Die Kanban-Tafel - den Arbeitsprozess immer im Blick

Vor allem bei längerfristigen Aufgaben hilft die Kanban-Tafel. Das ist eine von Toyota entwickelte Methode zur Produktionssteuerung. Es ist eine prozessorientierte Produktivitätsmethode, die mit einer Tabelle arbeitet. In der einfachsten Variante hat sie die drei Spalten „Zu erledigen“, „In Arbeit“ und „Beendet“. Die Aufgaben werden zunächst in die Spalte „Zu erledigen“ eingetragen und durchlaufen dann nacheinander alle Spalten der Tafel. Wem diese Prozessschritte nicht ausreichen, der kann eigene Spalten erzeugen.

Kanban wird in vielen Projektmanagementsystemen eingesetzt, eine einfache und übersichtliche Implementation gibt es allerdings auch: Die kommerzielle App Meistertask.
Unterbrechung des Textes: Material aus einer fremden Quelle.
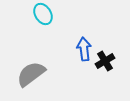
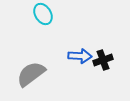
blue arrow: moved 4 px left, 7 px down; rotated 100 degrees clockwise
black cross: moved 2 px left, 1 px up; rotated 12 degrees clockwise
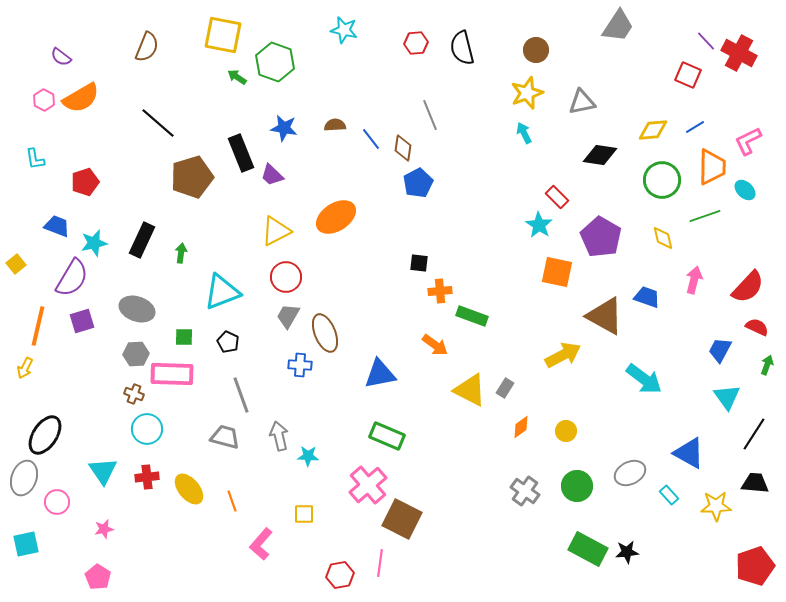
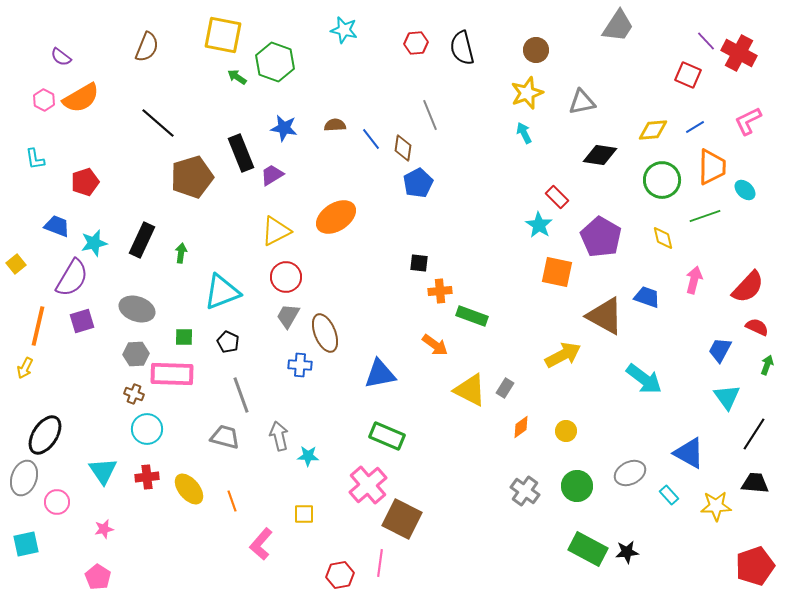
pink L-shape at (748, 141): moved 20 px up
purple trapezoid at (272, 175): rotated 105 degrees clockwise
Sie bietet ein kostenloses Benutzerkonto, in dem beliebig viele Kanban-Tafeln mit beliebig vielen Aufgaben angelegt werden können. Die kostenpflichtige Pro-Version bietet unter anderem Automatisierungsfunktionen, mehr Speicherplatz und weitere Zusatzfunktionen. Die App ist recht einfach zu bedienen. Neue Aufgaben werden in der entsprechenden Spalte durch Anklicken des Plus erzeugt und bestehen zunächst einmal nur aus der kurzen Aufgabenbeschreibung.

Neue Spalten mit beliebigen Bezeichnungen lassen sich sehr leicht anlegen und sind mit der Maus auf die richtige Position verschiebbar. Auch die Reihenfolge der Aufgaben kann verändert werden und sie sind innerhalb der Spalten zu verschieben. Zusätzliche Tools, wie sie von den anderen Taskmanagern bekannt sind, erscheinen nach dem Doppelklick auf eine Aufgabe.